* _Supplied text_
It may just be incidental that the station, which has operated for more than 50 years under various owners and call letters, was caught in Canwest Global Communications Corp.’s financial maelstrom. In terms of community value, unfortunately, it has long since stopped being essential.

Certainly the media giant’s financial mess has hastened the end of this small-market television station, and the constricted advertising climate in general can’t have helped. Throw in three new radio stations and the market becomes very crowded.

And certainly this market’s close proximity to Edmonton and Calgary made survival difficult for the station.

But CHCA was given no favours by the parent company.

Canwest Global was once worth more than $2 billion. Eighteen months ago, its value was pegged at $600 million. Now, it has a stock market value of about $7 million. Under massive debt ($4 billion), the Winnipeg-based company could end up filing for bankruptcy protection.

Saddled with questionable business choices and a faulty model, Canwest Global must be desperate to win a battle with cable operators over a fee-for-carriage plan. Broadcasters would be allowed to charge cable operators for their programming under the plan now being examined by the Canadian Radio-television and Telecommunications Commission.

But who could imagine paying a higher cable bill for the kind of programming CHCA-TV was providing?

Earlier this decade, the station and four others were rebranded as the E! network, with a new lineup of trashy entertainment-related programming.

At about the same time, the CRTC gave permission for the E! Red Deer signal to be rebroadcast in Edmonton and Calgary. As a local transmitter in those larger markets, the station could replace American advertising in U.S.-originating programs with its own ads. Management believed the strategy would make the station more attractive to national and regional advertisers. But the Red Deer station couldn’t carry local advertising from Calgary or Edmonton.

Obviously, the strategy wasn’t enough to make the station viable.

From a local perspective, the station was also becoming less vital. Over the years, local programming has all but disappeared. Award-winning programs for children and rodeo fans are long gone. So too are sports talk programs and morning and noon-hour venues for community news and groups.

Over the years, quality staff have drifted away. A once aggressive, competent news gathering group has been stripped to a skeleton. Even technical staff have been replaced by remote operators and directors.

And so little CHCA gets tossed aside, one of five stations in the E! network that have been deemed surplus. CHCA couldn’t be sold, and so it will close on Aug. 31 and at least 20 people will lose their jobs. They are the last in a long line of staff to leave the once proud station over its final two years.

“We have to become more efficient so we can stay viable in each of our markets,” former general manager Stan Schmidt said in 2007 after a round of parent company layoffs that cost 10 technical staff their jobs. More layoffs followed in subsequent months, but no more obvious efficiencies, until the end came.

The closure will leave a void in the Red Deer market — it is a void often found now in smaller markets, which are overcome by a changing media world that can make local seem irrelevant, unless you live there. In a satellite-driven, online-fuelled world, how much value did CHCA have?

A great deal when it was driven by a community-minded, veteran group of broadcasters.

But despite the presence of such institutions as the Canadian Television Fund (with $100 million available for local programming for 2009-2010) and the Alberta Film Development Program, CHCA was nothing more than a relay station for programs originating elsewhere. Only 10 and a half hours of the average CHCA week was recorded in the Red Deer studio.

And satellite customers in the area don’t get a glimpse at the station, so a critical local market was never tapped.

More than 50 years ago, the fledgling CHCA-TV made itself known by spearheading a fundraiser for the victims of the mine disaster in Springhill, N.S. The community rallied to the cause and an integral part of Central Alberta’s identity was established.

In a little more than a month, it will just be another chapter in this region’s history.

John Stewart is the Advocate’s managing editor.

* _Requirement 1_
Update the editorial from "A great deal" up to and including "this region’s history.", replacing "fundraiser" with "relief drive".
* _Requirement 2_
According to the editorial, on what date will CHCA close?
The records that come next play no part in this work.

* _Data extracts_
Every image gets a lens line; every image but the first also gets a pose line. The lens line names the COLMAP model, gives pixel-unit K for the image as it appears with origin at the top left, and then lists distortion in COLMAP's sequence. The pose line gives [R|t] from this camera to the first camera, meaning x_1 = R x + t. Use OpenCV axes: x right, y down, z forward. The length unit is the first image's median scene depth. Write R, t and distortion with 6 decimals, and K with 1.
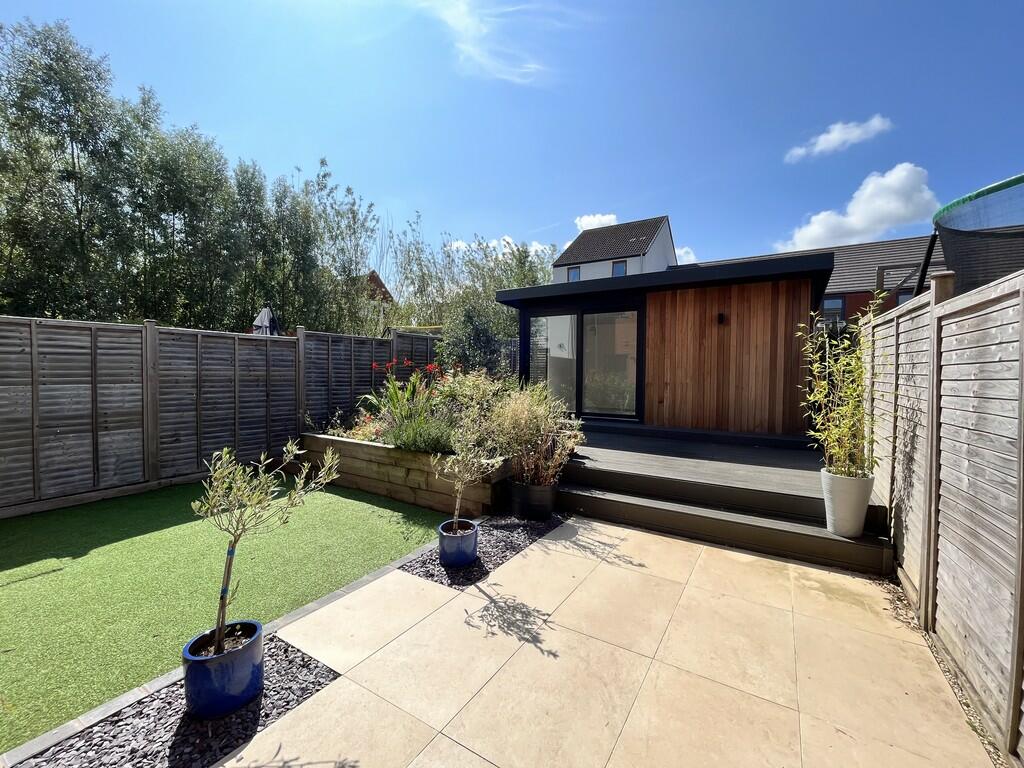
lens RADIAL K [[419.0, 0, 510.9], [0, 419.0, 376.8], [0, 0, 1]] dist [-0.003224, 0.000119]
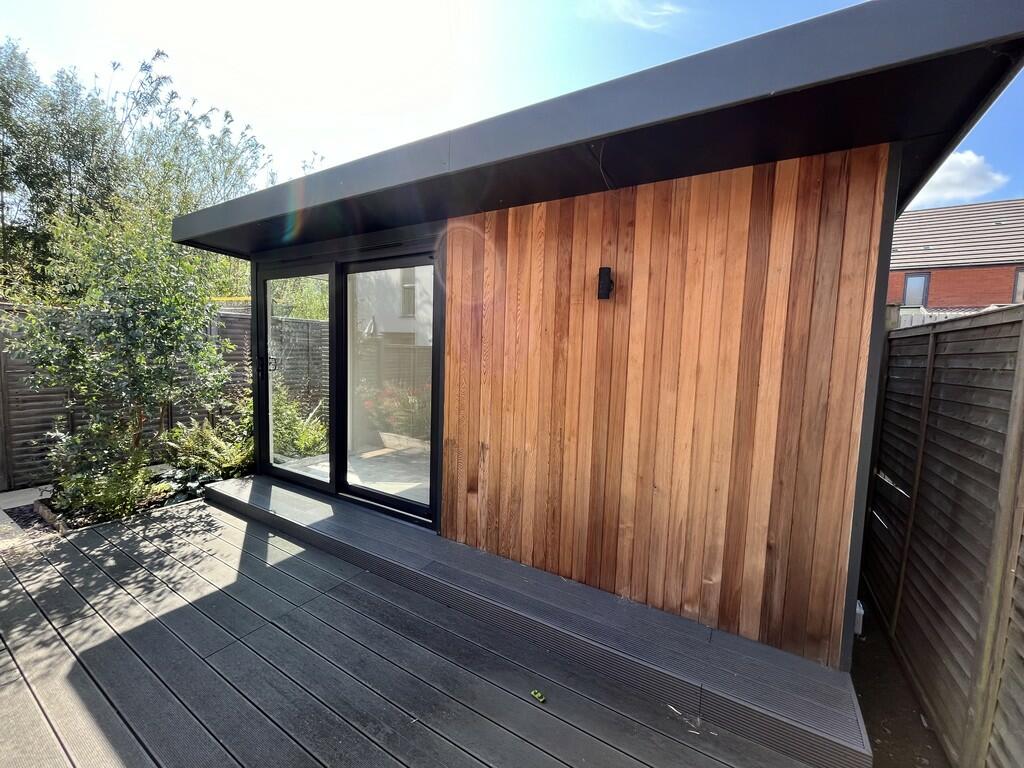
lens RADIAL K [[419.0, 0, 505.6], [0, 419.0, 377.9], [0, 0, 1]] dist [-0.003224, 0.000119]
pose [[0.999493, 0.018859, 0.025640, 0.487162], [-0.020319, 0.998114, 0.057924, -0.093318], [-0.024499, -0.058415, 0.997992, 0.768815]]
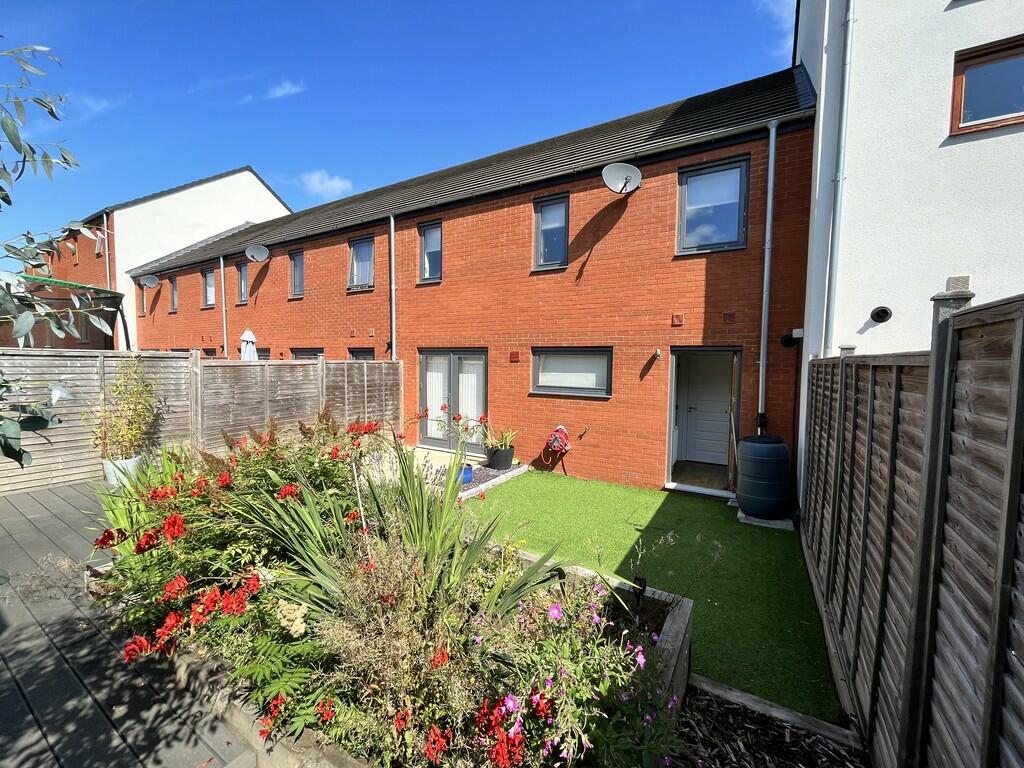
lens RADIAL K [[419.0, 0, 510.2], [0, 419.0, 381.2], [0, 0, 1]] dist [-0.003224, 0.000119]
pose [[-0.999522, -0.020904, -0.022771, -0.341087], [-0.022395, 0.997482, 0.067287, -0.106781], [0.021307, 0.067764, -0.997474, 1.507659]]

* _Task result 1_
A great deal when it was driven by a community-minded, veteran group of broadcasters.

But despite the presence of such institutions as the Canadian Television Fund (with $100 million available for local programming for 2009-2010) and the Alberta Film Development Program, CHCA was nothing more than a relay station for programs originating elsewhere. Only 10 and a half hours of the average CHCA week was recorded in the Red Deer studio.

And satellite customers in the area don’t get a glimpse at the station, so a critical local market was never tapped.

More than 50 years ago, the fledgling CHCA-TV made itself known by spearheading a relief drive for the victims of the mine disaster in Springhill, N.S. The community rallied to the cause and an integral part of Central Alberta’s identity was established.

In a little more than a month, it will just be another chapter in this region’s history.

* _Task result 2_
Aug. 31